By Dipo Olowookere
The Securities and Exchange Commission (SEC) has allayed concerns of stakeholders, especially shareholders of Oando Plc that the recent peace accord reached between Mr Adewale Tinubu and Mr Dahiru Mangal, will put an end to the planned forensic audit of the oil firm.
Mr Tinubu is the Group chief executive of Oando Plc, while Mr Mangal is one of the main shareholders of the company.
Mr Mangal had written a petition to SEC against Oando, alleging gross misconduct. A panel was thereafter set up by the nation’s capital market apex regulator to look into the allegations and the firm was found guilty of some violations, which led to its suspension on the floor of the Nigerian Stock Exchange (NSE) and an audit also ordered.

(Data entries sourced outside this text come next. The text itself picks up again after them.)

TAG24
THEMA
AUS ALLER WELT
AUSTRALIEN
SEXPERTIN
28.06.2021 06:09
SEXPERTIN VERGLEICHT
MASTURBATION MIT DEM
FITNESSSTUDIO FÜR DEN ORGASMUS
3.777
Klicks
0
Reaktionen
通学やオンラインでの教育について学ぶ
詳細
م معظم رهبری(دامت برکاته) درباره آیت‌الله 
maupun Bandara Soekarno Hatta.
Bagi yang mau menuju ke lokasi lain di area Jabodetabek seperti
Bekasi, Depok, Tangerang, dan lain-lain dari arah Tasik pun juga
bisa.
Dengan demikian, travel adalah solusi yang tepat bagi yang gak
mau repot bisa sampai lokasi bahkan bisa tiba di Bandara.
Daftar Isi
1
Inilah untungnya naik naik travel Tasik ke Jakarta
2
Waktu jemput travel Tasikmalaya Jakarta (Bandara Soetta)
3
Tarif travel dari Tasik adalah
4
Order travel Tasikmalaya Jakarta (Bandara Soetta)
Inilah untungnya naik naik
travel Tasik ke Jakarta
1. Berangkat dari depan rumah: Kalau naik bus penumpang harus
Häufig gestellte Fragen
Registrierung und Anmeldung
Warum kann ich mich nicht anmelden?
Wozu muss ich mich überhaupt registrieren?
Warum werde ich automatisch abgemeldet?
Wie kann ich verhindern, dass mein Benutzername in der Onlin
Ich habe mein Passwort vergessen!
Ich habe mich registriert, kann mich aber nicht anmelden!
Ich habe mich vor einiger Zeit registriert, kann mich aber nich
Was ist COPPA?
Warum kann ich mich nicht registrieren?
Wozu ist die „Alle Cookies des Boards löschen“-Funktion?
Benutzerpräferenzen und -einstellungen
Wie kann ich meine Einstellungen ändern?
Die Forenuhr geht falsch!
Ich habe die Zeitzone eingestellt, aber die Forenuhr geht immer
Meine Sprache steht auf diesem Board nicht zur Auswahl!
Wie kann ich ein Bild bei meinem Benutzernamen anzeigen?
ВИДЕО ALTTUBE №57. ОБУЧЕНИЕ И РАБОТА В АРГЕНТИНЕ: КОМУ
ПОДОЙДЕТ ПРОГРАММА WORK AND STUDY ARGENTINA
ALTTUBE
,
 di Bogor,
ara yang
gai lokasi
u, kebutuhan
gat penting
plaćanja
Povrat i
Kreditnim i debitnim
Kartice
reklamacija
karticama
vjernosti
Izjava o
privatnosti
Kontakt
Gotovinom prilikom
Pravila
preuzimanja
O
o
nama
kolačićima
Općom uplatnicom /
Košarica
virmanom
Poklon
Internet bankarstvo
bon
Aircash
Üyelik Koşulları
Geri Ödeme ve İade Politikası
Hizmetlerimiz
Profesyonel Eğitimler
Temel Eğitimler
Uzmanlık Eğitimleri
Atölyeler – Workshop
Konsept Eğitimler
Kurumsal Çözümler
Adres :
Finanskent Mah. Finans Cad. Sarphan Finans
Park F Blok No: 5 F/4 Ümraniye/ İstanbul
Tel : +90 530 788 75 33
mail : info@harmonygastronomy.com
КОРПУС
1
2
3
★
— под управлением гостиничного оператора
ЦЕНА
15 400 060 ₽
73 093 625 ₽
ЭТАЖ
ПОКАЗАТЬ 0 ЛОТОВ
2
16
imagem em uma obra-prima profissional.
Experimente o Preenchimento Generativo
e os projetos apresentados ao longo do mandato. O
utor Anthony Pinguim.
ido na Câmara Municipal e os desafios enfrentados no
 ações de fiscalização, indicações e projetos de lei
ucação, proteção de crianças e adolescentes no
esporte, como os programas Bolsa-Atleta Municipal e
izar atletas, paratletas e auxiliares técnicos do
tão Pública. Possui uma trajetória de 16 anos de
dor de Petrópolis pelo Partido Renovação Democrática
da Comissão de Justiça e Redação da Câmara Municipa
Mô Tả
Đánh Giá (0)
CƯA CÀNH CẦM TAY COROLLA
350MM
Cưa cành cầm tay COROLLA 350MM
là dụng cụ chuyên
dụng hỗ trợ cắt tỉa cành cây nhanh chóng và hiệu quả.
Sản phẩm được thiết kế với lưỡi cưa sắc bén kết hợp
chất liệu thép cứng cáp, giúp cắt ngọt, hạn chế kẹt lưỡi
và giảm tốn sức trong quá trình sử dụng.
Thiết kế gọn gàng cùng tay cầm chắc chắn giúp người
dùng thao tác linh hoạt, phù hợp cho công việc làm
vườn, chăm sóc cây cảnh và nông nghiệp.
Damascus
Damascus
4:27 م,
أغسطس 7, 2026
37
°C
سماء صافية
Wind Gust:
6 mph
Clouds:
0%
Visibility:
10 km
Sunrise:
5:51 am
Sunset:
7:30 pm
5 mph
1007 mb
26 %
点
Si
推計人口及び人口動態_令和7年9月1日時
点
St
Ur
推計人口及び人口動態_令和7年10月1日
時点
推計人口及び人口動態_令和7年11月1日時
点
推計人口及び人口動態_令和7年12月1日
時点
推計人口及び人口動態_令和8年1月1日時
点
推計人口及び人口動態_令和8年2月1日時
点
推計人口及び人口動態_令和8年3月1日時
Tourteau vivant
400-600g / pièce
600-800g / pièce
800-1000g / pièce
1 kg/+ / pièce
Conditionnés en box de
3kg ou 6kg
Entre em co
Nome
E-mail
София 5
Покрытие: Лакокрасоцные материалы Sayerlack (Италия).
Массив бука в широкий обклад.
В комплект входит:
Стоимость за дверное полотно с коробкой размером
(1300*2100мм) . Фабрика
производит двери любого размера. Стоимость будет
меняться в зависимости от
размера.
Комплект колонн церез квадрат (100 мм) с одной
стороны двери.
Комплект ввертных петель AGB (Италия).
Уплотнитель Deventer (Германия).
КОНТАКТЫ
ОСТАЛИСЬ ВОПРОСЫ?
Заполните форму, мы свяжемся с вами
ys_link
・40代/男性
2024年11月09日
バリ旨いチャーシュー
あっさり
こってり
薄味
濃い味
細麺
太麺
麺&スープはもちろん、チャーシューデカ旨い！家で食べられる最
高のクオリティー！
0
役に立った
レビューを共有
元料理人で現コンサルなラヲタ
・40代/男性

However, Oando took the matter to a Federal High Court in Lagos in order to stop the audit and it lost. The court told Oando to approach the Investments and Securities Tribunal (IST), the body set up to handle capital market disputes.
Last week, a peace deal was brokered and Mr Mangal dropped his case at SEC with a slot given to him on Oando board.
But shareholders of Oando, which did not kick against the peace accord, said on Tuesday in a statement that it would not accept the forensic audit stopped and urged SEC not to throw the process into the bin.
Speaking with Punch in a phone chat, a top official of SEC in Abuja, who asked not to be named, said the audit will go on as earlier planned.
The source was quoted to have said the case between the regulator and Oando, which is currently in court, had not been concluded.
“As of today, we are still going on with the forensic audit. Of course, we are still in court with Oando,” the unnamed SEC official was quoted as saying.